Goal:
Recast the lines below as a Markdown table with the columns Row and Line, numbering each row and omitting blank lines and pictures.

Input rows:
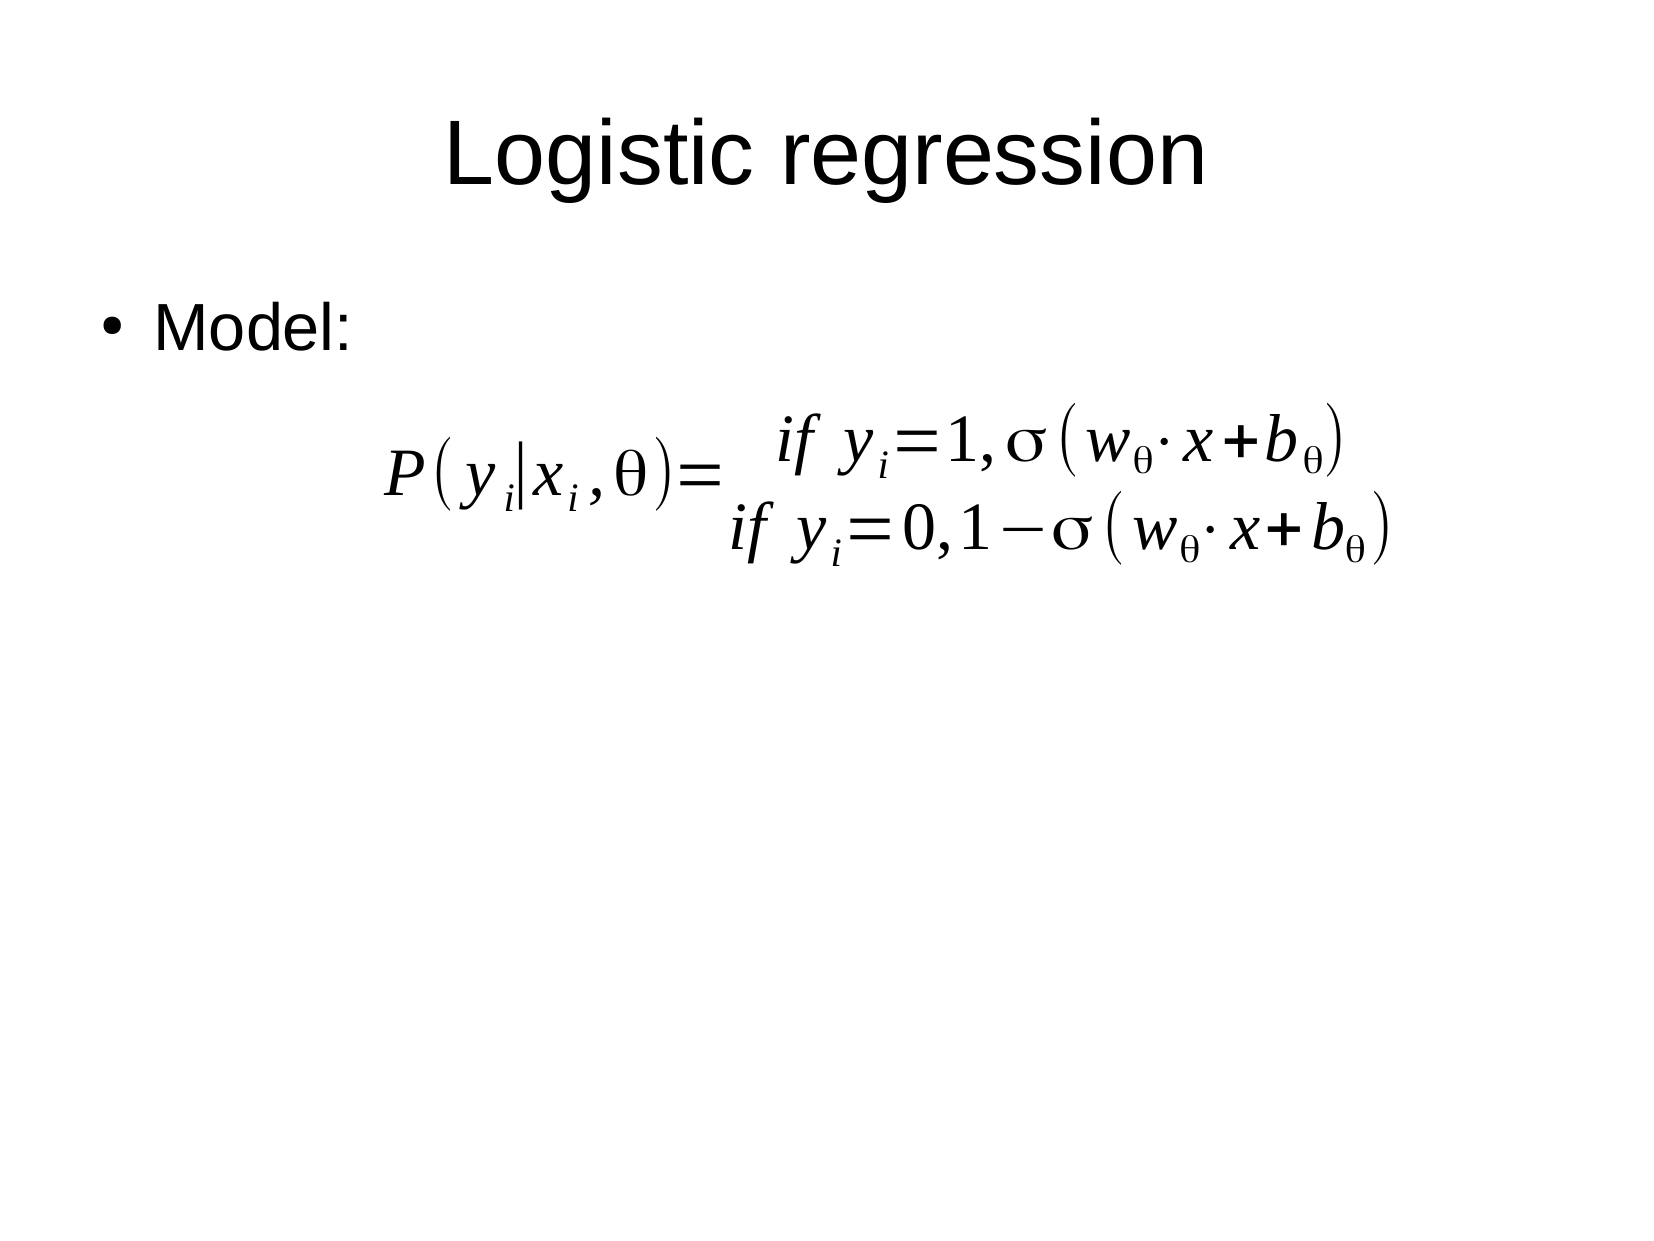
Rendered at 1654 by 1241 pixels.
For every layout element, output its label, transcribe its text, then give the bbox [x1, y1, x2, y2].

chart [363, 397, 1411, 577]
list Model: [82, 290, 1571, 1010]
title Logistic regression [82, 49, 1571, 257]
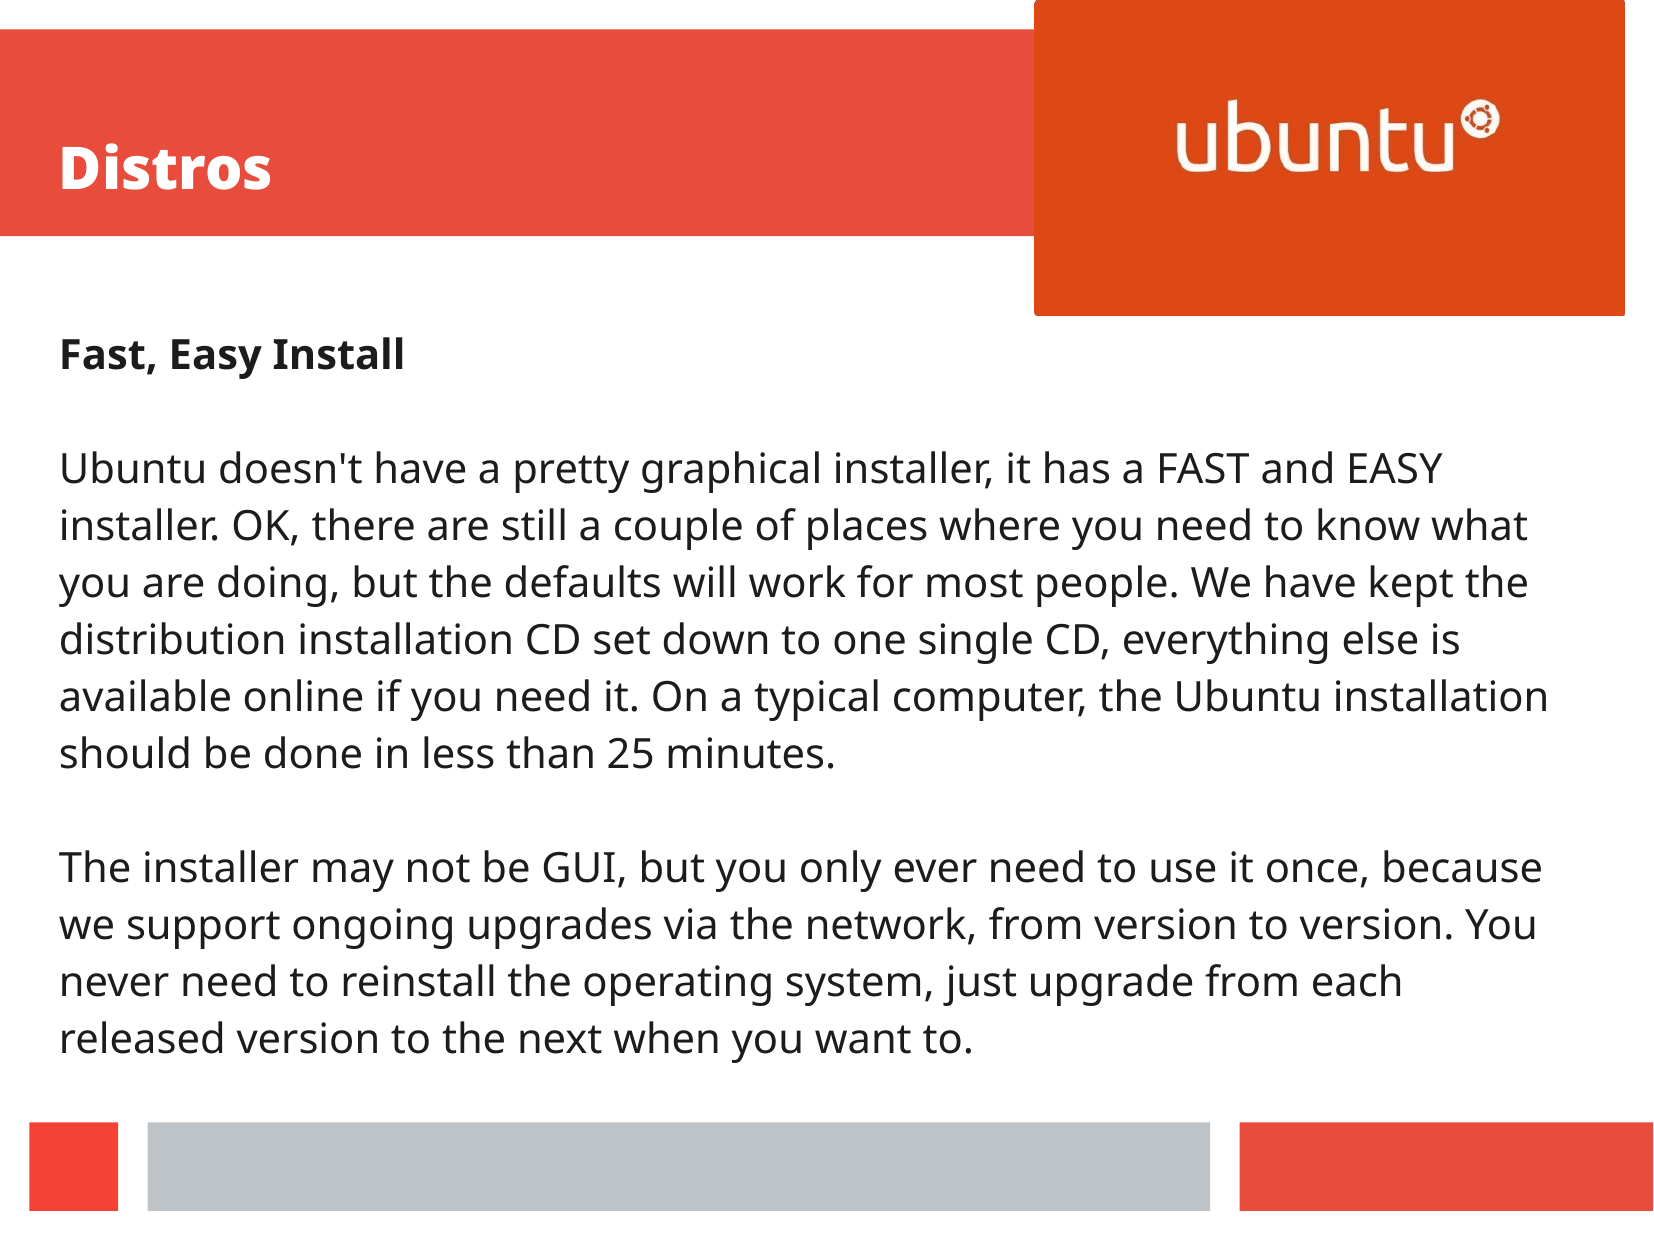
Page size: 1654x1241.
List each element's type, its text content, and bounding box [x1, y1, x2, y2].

picture [1034, 0, 1625, 316]
title Distros [58, 59, 1034, 207]
subtitle Fast, Easy Install Ubuntu doesn't have a pretty graphical installer, it has a FAST and EASY installer. OK, there are still a couple of places where you need to know what you are doing, but the defaults will work for most people. We have kept the distribution installation CD set down to one single CD, everything else is available online if you need it. On a typical computer, the Ubuntu installation should be done in less than 25 minutes. The installer may not be GUI, but you only ever need to use it once, because we support ongoing upgrades via the network, from version to version. You never need to reinstall the operating system, just upgrade from each released version to the next when you want to. [58, 324, 1565, 1093]
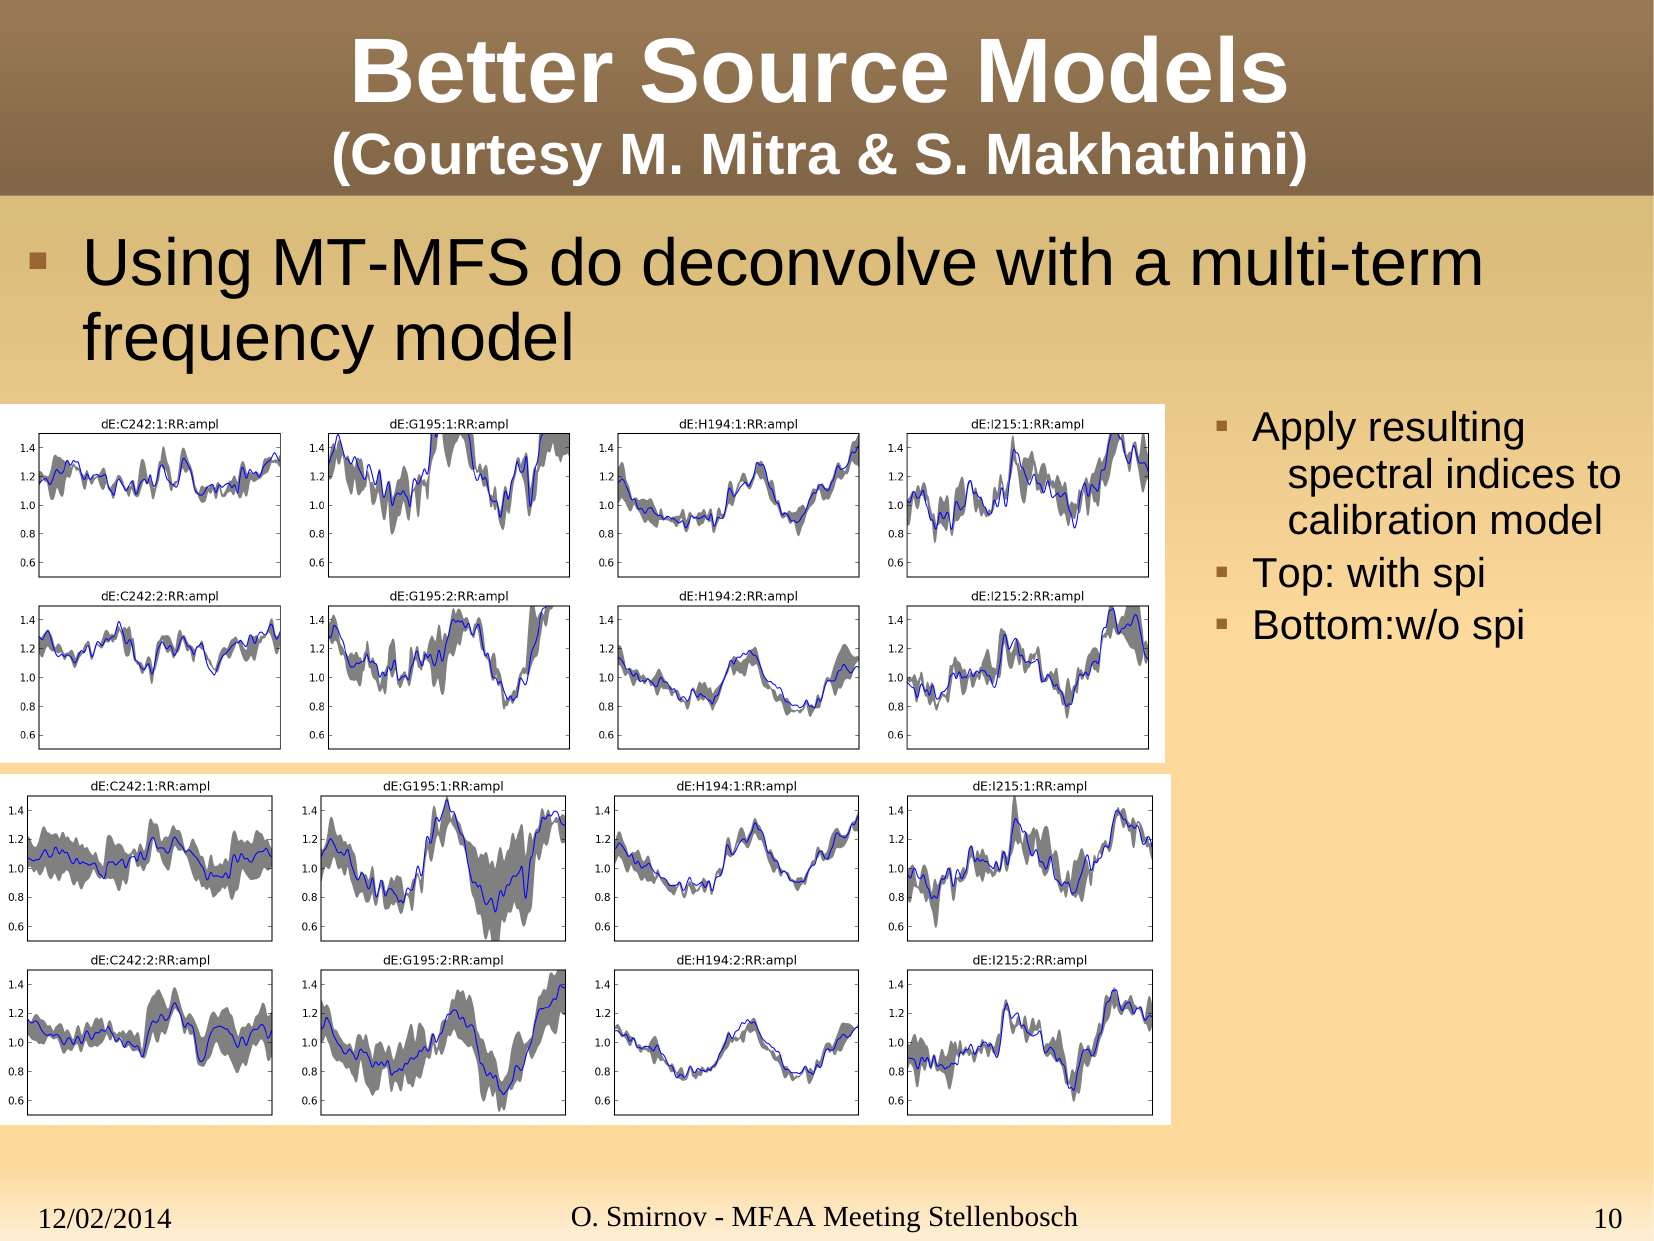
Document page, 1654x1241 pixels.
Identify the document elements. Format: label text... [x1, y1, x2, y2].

list Using MT-MFS do deconvolve with a multi-term frequency model Apply resulting spectral indices to calibration model Top: with spi Bottom:w/o spi [11, 225, 1654, 1126]
picture [0, 0, 1654, 1241]
title Better Source Models (Courtesy M. Mitra & S. Makhathini) [76, 0, 1565, 208]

Task output:
| Row | Line |
|---|---|
| 1 | Rendered at 1654 by 1241 pixels. |
| 2 | For every layout element, output its label, transcribe its text, then give the bbox [x1, y1, x2, y2]. |
| 3 | chart [363, 397, 1411, 577] |
| 4 | list Model: [82, 290, 1571, 1010] |
| 5 | title Logistic regression [82, 49, 1571, 257] |
| 6 | Page size: 1654x1241. |
| 7 | List each element's type, its text content, and bounding box [x1, y1, x2, y2]. |
| 8 | picture [1034, 0, 1625, 316] |
| 9 | title Distros [58, 59, 1034, 207] |
| 10 | subtitle Fast, Easy Install Ubuntu doesn't have a pretty graphical installer, it has a FAST and EASY installer. OK, there are still a couple of places where you need to know what you are doing, but the defaults will work for most people. We have kept the distribution installation CD set down to one single CD, everything else is available online if you need it. On a typical computer, the Ubuntu installation should be done in less than 25 minutes. The installer may not be GUI, but you only ever need to use it once, because we support ongoing upgrades via the network, from version to version. You never need to reinstall the operating system, just upgrade from each released version to the next when you want to. [58, 324, 1565, 1093] |
| 11 | Document page, 1654x1241 pixels. |
| 12 | Identify the document elements. Format: label text... [x1, y1, x2, y2]. |
| 13 | list Using MT-MFS do deconvolve with a multi-term frequency model Apply resulting spectral indices to calibration model Top: with spi Bottom:w/o spi [11, 225, 1654, 1126] |
| 14 | picture [0, 0, 1654, 1241] |
| 15 | title Better Source Models (Courtesy M. Mitra & S. Makhathini) [76, 0, 1565, 208] |